Step 1: Can you imagine how expensive auto insurance would be if the insurance company had to make their product available at the same price to any driver who came along? The fellow with lots of wrecks and tickets would get the same price as the good driver, and it would be very high. It sounds crazy, but that is exactly what they are proposing to do with health insurance by forcing insurance companies to take people with pre-existing conditions. The people with pre-existing conditions are certainly going to cost more for the insurance company and these costs will be passed on to the other customers. The same reasoning applies to the abolition of lifetime maximums for each patient. If the insurance company is going to insure potentially unlimited expenses for each customer you can bet they will raise premiums to cover those costs. In auto insurance, the liability insurance they sell you is always capped at a specific amount and the collision damage is capped by the value of your car.
So, just eliminating those government requirements (covering all per-existing conditions and having no lifetime maximum) would allow the insurance companies to provide less expensive policies. It costs the government nothing to make this change.
Step 2: Something must be done to make sure that people who are uninsurable will still have an opportunity to buy insurance. What luck!! The government already runs a huge insurance company that takes people with pre-existing conditions: Medicare. This massive asset has been running for decades so we do not have to start from scratch. Medicare has the staff, the programs, the offices, the procedures and relationships already in place, but they are restricted to those over 65 or with disabilities. Just open Medicare to people with pre-existing conditions that make them a bad risk for the private insurance companies. These would need to be well-defined and Medicare might also need to price coverage higher than they do for the over-65 folks, but this is a topic for the actuaries to work out. The important thing is that an option would be available that would take people who can’t find coverage from a private insurance company. In the same fashion, Medicare could be used as a backstop for people who exceeded the lifetime maximum coverage of their private insurance.

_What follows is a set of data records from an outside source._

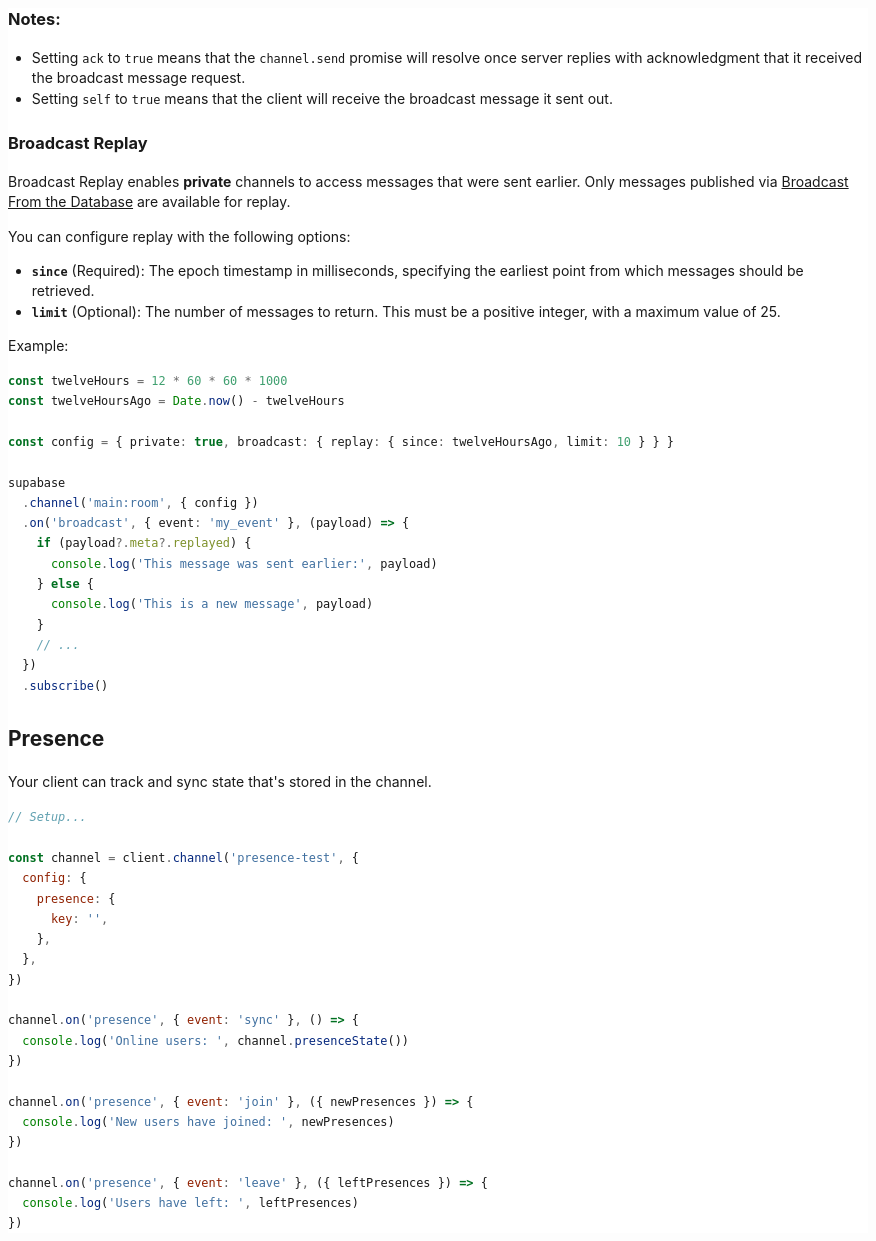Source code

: ### Notes:

- Setting `ack` to `true` means that the `channel.send` promise will resolve once server replies with acknowledgment that it received the broadcast message request.
- Setting `self` to `true` means that the client will receive the broadcast message it sent out.

### Broadcast Replay

Broadcast Replay enables **private** channels to access messages that were sent earlier. Only messages published via [Broadcast From the Database](https://supabase.com/docs/guides/realtime/broadcast#trigger-broadcast-messages-from-your-database) are available for replay.

You can configure replay with the following options:

- **`since`** (Required): The epoch timestamp in milliseconds, specifying the earliest point from which messages should be retrieved.
- **`limit`** (Optional): The number of messages to return. This must be a positive integer, with a maximum value of 25.

Example:

```typescript
const twelveHours = 12 * 60 * 60 * 1000
const twelveHoursAgo = Date.now() - twelveHours

const config = { private: true, broadcast: { replay: { since: twelveHoursAgo, limit: 10 } } }

supabase
  .channel('main:room', { config })
  .on('broadcast', { event: 'my_event' }, (payload) => {
    if (payload?.meta?.replayed) {
      console.log('This message was sent earlier:', payload)
    } else {
      console.log('This is a new message', payload)
    }
    // ...
  })
  .subscribe()
```

## Presence

Your client can track and sync state that's stored in the channel.

```js
// Setup...

const channel = client.channel('presence-test', {
  config: {
    presence: {
      key: '',
    },
  },
})

channel.on('presence', { event: 'sync' }, () => {
  console.log('Online users: ', channel.presenceState())
})

channel.on('presence', { event: 'join' }, ({ newPresences }) => {
  console.log('New users have joined: ', newPresences)
})

channel.on('presence', { event: 'leave' }, ({ leftPresences }) => {
  console.log('Users have left: ', leftPresences)
})
```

Of course, this will cost the taxpayers some money, but money is going to need to be invested in Medicare anyway, and this could be a part of the larger project of making Medicare financially sound. Medicare is a major government resource and it should not be ignored.
Step 3: President Trump could bring in all the insurance executives and give them this speech: “Listen up you jerks because I am only going to say this once. The government has screwed up this health insurance thing big time. Now, I want you to fix it. I will give you just two years to find a way to sell inexpensive health insurance to healthy younger Americans. The government is going to take care of the elderly, the disabled and the ones with pre-existing conditions so your risks will be lower. The government is also taking care of the really poor people with Medicaid, so you are left only with the of business and just open Medicare to all. The only thing you can’t do is raise premiums on someone just because they have gotten sick. You have to take that risk when you sell the policy. Do you understand?”
This may be the oldest management trick in the world; I know you didn’t break it but if you don’t fix it you are fired. If this doesn’t work, we probably don’t deserve to have a private health insurance industry.
Note that over time, the need for Medicare to cover people with pre-existing conditions should diminish. If the insurance companies are successful in selling to younger people, and can’t increase premiums just because someone gets sick, more people will be covered when they do eventually develop something that requires expensive treatment. The need for the Medicare backstop will decline after a generation of people has been covered by private insurance. And if they have had good preventive care over time, they are less likely to need that expensive treatment.